Первую часть Шостакович закончил только 5 августа, после чего продолжал работу, хотя по-прежнему не был удовлетворен ее результатами. В течение двадцати с небольшим Дней он завершил следующую часть — Скерцо и тем не менее написал И. Гликману: «Мало двигаю вперед симфонию, хотя вчера закончил вторую часть, коей недоволен» [387] . В написанном на следующий день письме к своей бывшей ученице Эльмире Назировой Шостакович жаловался: «Вероятно, мои силы, включая мои композиторские способности, на исходе. Ничего не поделаешь. Таков закон жизни, такова судьба…» [388]
387
Письмо от 28 августа 1953 г. Цит. по: Письма к другу: Дмитрий Шостакович — Исааку Гликману. С. 104.
388
Цит. по: Кравец Н.Новый взгляд на Десятую симфонию Шостаковича // Д. Д. Шостакович: Сборник статей к 90-летию со дня рождения. С. 234.

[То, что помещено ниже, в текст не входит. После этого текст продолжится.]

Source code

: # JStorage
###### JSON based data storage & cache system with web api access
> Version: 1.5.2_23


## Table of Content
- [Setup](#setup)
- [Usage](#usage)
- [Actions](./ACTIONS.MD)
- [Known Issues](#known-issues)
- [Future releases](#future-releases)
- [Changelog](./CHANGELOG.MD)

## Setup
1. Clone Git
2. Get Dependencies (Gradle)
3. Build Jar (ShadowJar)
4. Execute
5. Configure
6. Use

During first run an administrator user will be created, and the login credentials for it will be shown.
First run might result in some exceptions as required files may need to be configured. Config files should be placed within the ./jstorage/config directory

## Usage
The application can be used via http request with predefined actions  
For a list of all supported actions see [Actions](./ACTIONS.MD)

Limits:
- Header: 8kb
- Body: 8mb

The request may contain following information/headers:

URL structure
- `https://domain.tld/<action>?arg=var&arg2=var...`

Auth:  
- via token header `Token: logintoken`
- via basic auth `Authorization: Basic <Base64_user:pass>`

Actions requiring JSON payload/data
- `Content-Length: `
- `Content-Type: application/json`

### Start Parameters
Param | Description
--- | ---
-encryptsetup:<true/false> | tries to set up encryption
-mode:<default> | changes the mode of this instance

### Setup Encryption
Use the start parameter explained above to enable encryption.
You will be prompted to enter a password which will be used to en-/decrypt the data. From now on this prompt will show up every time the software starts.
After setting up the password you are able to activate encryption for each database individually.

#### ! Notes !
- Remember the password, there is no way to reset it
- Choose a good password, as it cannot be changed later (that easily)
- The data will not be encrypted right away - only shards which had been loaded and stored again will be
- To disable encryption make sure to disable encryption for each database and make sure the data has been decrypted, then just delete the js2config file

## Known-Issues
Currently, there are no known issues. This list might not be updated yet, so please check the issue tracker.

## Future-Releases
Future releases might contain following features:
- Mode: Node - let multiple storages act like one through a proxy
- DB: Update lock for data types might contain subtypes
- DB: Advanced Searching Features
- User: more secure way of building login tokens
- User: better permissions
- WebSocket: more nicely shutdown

Первые две части новой симфонии рождались в тишине и покое на даче в Комарове, вторая половина произведения — после перерыва — создавалась в Москве.
Постоянное оперирование темными красками создает настроение пессимистическое и подавленное; это один из наиболее типичных примеров трагизма, игравшего с тех пор в музыке Шостаковича все большую роль. Длительно развертывающиеся темы, нарастание напряжения на протяжении всей разработки вплоть до генеральной кульминации — все это, как и в Восьмой симфонии, становится подытоживанием его прежнего композиторского опыта.